Theologically, Lot's "eastward" movement engages what the Catechism (§400–401) calls the consequences of original sin — humanity's perpetual tendency to choose the creature over the Creator, the apparent good over the real good. The Church's consistent teaching on the formation of conscience (CCC §1780–1782) is illuminated here: a well-formed conscience requires more than sensory observation; it requires prudential judgment ordered by God's revealed truth. Lot sees, but he does not discern.
Contemporary Catholics face Lot's choice constantly — not in plains and pastures, but in career decisions, residential choices, digital environments, and social circles. The pull is always the same: it looks good, it is prosperous, it is well-watered. Lot's story is a warning against making life's formative decisions primarily on the basis of comfort, convenience, or apparent abundance, without asking the more fundamental question: Who lives there? What values does this environment form in me and my family?

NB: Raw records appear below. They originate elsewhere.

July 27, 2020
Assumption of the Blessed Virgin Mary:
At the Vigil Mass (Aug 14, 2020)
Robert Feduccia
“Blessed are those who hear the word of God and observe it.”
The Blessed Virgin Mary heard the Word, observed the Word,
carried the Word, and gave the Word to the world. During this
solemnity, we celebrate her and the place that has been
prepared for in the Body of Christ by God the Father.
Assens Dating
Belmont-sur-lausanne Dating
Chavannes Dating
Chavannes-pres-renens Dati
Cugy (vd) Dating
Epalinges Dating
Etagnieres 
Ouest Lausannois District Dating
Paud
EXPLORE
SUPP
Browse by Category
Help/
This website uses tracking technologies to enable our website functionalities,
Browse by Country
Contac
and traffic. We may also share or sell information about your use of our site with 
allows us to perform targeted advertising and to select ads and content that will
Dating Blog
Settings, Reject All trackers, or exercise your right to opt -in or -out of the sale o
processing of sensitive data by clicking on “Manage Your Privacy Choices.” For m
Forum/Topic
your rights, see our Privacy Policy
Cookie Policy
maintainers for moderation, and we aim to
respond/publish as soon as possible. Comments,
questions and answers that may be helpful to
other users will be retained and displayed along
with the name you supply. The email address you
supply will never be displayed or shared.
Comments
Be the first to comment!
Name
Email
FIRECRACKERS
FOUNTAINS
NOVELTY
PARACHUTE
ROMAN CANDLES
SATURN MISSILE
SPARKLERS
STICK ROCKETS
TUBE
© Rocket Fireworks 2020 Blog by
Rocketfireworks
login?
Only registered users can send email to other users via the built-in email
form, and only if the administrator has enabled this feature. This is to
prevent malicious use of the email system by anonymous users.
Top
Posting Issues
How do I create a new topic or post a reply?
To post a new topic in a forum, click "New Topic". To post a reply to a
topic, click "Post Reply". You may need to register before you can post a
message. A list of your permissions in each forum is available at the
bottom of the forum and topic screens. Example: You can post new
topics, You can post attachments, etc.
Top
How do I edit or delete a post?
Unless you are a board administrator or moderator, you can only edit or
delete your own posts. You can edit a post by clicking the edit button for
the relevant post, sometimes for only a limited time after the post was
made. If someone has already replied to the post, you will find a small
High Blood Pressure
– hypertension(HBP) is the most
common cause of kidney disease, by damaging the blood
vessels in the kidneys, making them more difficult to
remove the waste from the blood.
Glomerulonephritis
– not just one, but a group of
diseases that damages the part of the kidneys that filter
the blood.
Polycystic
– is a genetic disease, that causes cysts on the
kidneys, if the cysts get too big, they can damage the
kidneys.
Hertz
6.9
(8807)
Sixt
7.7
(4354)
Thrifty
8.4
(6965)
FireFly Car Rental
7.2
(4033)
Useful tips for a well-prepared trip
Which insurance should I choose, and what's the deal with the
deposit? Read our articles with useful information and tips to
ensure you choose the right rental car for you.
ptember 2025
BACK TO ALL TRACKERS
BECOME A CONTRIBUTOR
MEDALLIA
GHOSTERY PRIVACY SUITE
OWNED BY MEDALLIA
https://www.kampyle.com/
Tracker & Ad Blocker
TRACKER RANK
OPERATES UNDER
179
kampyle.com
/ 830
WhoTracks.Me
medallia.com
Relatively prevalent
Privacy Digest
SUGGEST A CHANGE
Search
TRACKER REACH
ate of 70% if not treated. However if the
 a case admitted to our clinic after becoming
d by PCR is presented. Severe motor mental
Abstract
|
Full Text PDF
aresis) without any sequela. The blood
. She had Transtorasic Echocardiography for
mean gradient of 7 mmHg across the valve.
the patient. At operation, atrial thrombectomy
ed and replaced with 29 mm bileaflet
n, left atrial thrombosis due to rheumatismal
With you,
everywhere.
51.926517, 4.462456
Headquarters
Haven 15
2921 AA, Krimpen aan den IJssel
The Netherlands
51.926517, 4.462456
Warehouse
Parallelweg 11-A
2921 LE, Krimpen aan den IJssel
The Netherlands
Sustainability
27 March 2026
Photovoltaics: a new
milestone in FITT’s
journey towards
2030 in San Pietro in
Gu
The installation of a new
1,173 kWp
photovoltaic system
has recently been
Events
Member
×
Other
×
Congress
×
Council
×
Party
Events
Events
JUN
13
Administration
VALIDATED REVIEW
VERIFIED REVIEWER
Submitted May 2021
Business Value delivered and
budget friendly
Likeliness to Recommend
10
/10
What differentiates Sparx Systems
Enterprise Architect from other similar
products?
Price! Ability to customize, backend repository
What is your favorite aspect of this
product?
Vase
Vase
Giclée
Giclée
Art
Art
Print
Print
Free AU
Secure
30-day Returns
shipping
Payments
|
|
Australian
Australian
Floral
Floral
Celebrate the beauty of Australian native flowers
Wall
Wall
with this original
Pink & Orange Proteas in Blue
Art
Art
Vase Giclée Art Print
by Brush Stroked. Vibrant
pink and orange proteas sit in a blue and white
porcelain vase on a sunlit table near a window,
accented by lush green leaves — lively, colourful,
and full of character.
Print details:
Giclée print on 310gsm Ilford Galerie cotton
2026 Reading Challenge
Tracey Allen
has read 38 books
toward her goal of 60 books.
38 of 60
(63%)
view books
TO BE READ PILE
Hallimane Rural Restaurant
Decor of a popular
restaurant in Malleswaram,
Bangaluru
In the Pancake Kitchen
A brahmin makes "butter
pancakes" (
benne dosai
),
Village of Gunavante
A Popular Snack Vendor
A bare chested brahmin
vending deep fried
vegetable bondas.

Parents choosing schools and neighborhoods, young adults choosing cities and careers, Catholics navigating social media ecosystems — all face the temptation to "lift the eyes" and choose by what appears lush and well-watered. The Church's tradition of discernment (see Ignatius of Loyola's Spiritual Exercises, the "Two Standards" meditation) offers a counter-method: not what appears most immediately attractive, but what, on sober reflection before God, leads toward deeper conformity to Christ. Lot pitches his tent toward Sodom gradually; the spiritual life demands we ask not only where we are, but which direction we are facing.
Verse 13 — The Narrator's Verdict The final verse functions as a cold judicial stamp on all that precedes: the men of Sodom were exceedingly wicked and sinners against Yahweh. The Hebrew piles up emphasis: they were wicked (רָעִים, rāʿîm) and sinners (חַטָּאִים, ḥaṭṭāʾîm) against Yahweh — the offense is explicitly theocentric, not merely social. The adverb "exceedingly" (מְאֹד, meʾōd) — the same word used of God's own assessment that creation was "very good" in Genesis 1:31 — inverts the language of the good creation into the language of radical moral disorder. Lot has chosen what looked like paradise but is, in truth, an anti-Eden: a land of abundance harboring the corruption of humanity's deepest vocation.